とある科学の超電磁砲<レールガン>第9話『マジョリティ・リポート』

 作中能力の高さでは美琴の方が上なのですが、「美味しい」活躍するのは黒子の方というのは「己の信念に従い正しいと感じた行動を取るべし」(@5話)というジャッジメント心得に拠るところが大きいのでしょう。
 一見「枷」にしか思えないこの言葉は同時に「原動力」にもなるようです。黒子が大暴れするのはこの心得があるからで、だからこそ今回のように命の危険があったとしても戦えますし、そうでない時はただの「変質者」として振る舞えるというものでしょう(笑)
 美琴には行動の「核」の部分がまだございませんので、中途半端な活躍の場しか与えられないということなんでしょうねぇ。もちろん作中では「ほぼ無敵」の美琴ですから、今回の黒子の立場に彼女が立ったとしましてもこれほどの「名バトル」を生み出せたかといえば…、恐らく無理でしょう(笑) この作品の中で美琴に対抗できるのは唯一トーマだけですし、当のトーマは基本的に平和主義者だし。
 「名バトル」と書きましたが、黒子と暴漢が直接コンタクトした場面はザコ2匹を投げ飛ばしたシーンとボスから蹴り倒された一連の場面だけでしたが、その後の逃げる黒子、追うボスの緊迫感は見事としか書けません。

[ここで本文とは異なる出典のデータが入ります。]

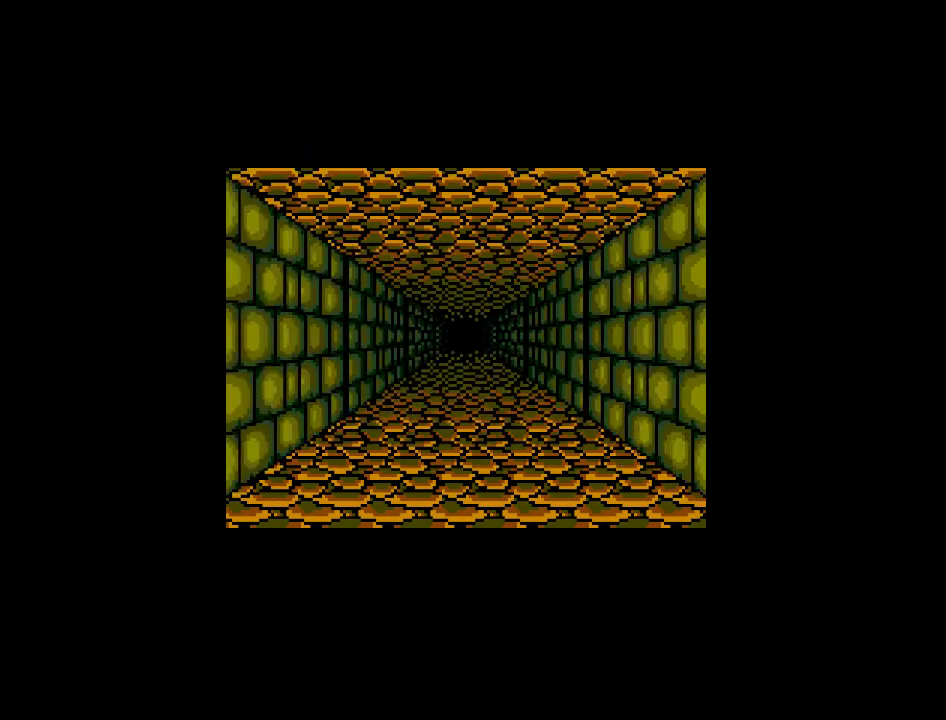
{"buttons": ["DPAD_UP"], "events": []}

 いつもはサラッと流し見するひとつひとつのカット毎に緊迫感が伝わってまいりまして、これがネット視聴でなければ図版を用いて思い入れたっぷりと講釈するところなのですが(笑) 私の(ソフト的にもハード的にも)能力を超えておりますから止めておきます。
 ただ直接的なバトルシーンを描かなくても「バトルシーン」として成立させてしまう演出の素晴らしさは書き残しておきたいと思います。演出は…「山内・キャシャーン・重保」さんでしたか(笑) もっと仕事してくださいね。
 で、そうした素晴らしい場面の陰で佐天さんは転落して行きそうです。母親との思い出がカットバックされていて佐天の心情は分かりましたが、本当に本作唯一貧乏くじを引かされてしまっておりますね。佐天さんの明日はどっちだっ!!